- _Raw data_:
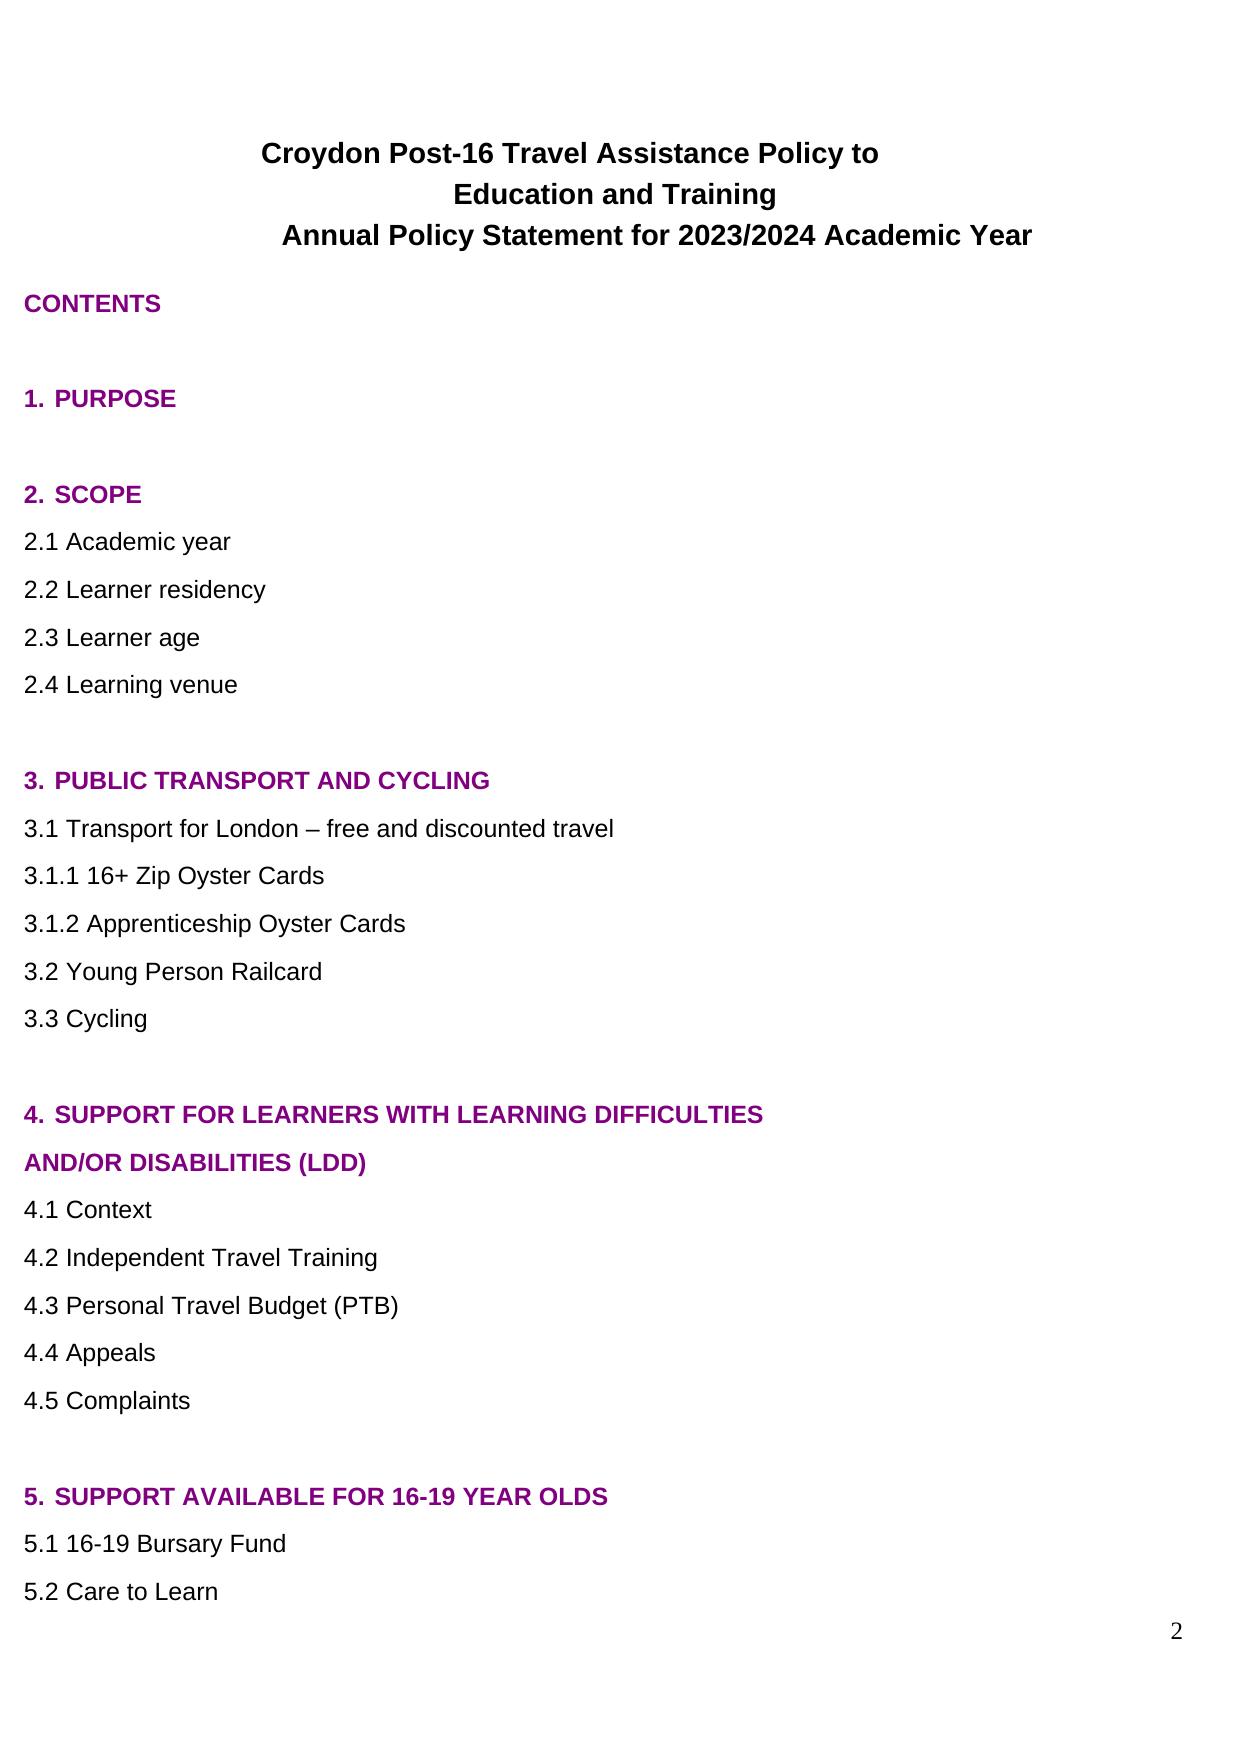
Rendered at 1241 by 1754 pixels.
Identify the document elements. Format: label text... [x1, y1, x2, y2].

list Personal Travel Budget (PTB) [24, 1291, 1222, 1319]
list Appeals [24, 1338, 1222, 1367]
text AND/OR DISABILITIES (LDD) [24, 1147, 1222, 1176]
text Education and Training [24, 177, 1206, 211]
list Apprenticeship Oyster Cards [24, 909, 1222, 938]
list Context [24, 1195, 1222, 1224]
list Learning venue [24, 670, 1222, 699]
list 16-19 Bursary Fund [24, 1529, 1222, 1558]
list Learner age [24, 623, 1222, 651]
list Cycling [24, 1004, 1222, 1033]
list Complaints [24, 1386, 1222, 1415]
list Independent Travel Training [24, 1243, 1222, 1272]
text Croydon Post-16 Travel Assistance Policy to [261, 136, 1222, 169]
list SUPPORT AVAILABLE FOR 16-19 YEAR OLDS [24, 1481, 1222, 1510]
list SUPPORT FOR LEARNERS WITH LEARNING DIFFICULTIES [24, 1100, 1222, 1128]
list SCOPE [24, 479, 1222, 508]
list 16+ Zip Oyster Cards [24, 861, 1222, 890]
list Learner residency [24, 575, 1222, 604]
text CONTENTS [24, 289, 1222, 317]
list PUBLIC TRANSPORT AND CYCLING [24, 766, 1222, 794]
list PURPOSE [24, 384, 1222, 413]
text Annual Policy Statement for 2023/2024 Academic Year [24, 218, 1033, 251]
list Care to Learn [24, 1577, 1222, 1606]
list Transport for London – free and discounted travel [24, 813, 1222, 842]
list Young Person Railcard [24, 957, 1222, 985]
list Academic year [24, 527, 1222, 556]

- _Task instructions_: In the answer, the entries should be restated verbatim, with all pictures omitted.

- _Answer section_:
Rendered at 1241 by 1754 pixels.
Identify the document elements. Format: label text... [x1, y1, x2, y2].

list Personal Travel Budget (PTB) [24, 1291, 1222, 1319]
list Appeals [24, 1338, 1222, 1367]
text AND/OR DISABILITIES (LDD) [24, 1147, 1222, 1176]
text Education and Training [24, 177, 1206, 211]
list Apprenticeship Oyster Cards [24, 909, 1222, 938]
list Context [24, 1195, 1222, 1224]
list Learning venue [24, 670, 1222, 699]
list 16-19 Bursary Fund [24, 1529, 1222, 1558]
list Learner age [24, 623, 1222, 651]
list Cycling [24, 1004, 1222, 1033]
list Complaints [24, 1386, 1222, 1415]
list Independent Travel Training [24, 1243, 1222, 1272]
text Croydon Post-16 Travel Assistance Policy to [261, 136, 1222, 169]
list SUPPORT AVAILABLE FOR 16-19 YEAR OLDS [24, 1481, 1222, 1510]
list SUPPORT FOR LEARNERS WITH LEARNING DIFFICULTIES [24, 1100, 1222, 1128]
list SCOPE [24, 479, 1222, 508]
list 16+ Zip Oyster Cards [24, 861, 1222, 890]
list Learner residency [24, 575, 1222, 604]
text CONTENTS [24, 289, 1222, 317]
list PUBLIC TRANSPORT AND CYCLING [24, 766, 1222, 794]
list PURPOSE [24, 384, 1222, 413]
text Annual Policy Statement for 2023/2024 Academic Year [24, 218, 1033, 251]
list Care to Learn [24, 1577, 1222, 1606]
list Transport for London – free and discounted travel [24, 813, 1222, 842]
list Young Person Railcard [24, 957, 1222, 985]
list Academic year [24, 527, 1222, 556]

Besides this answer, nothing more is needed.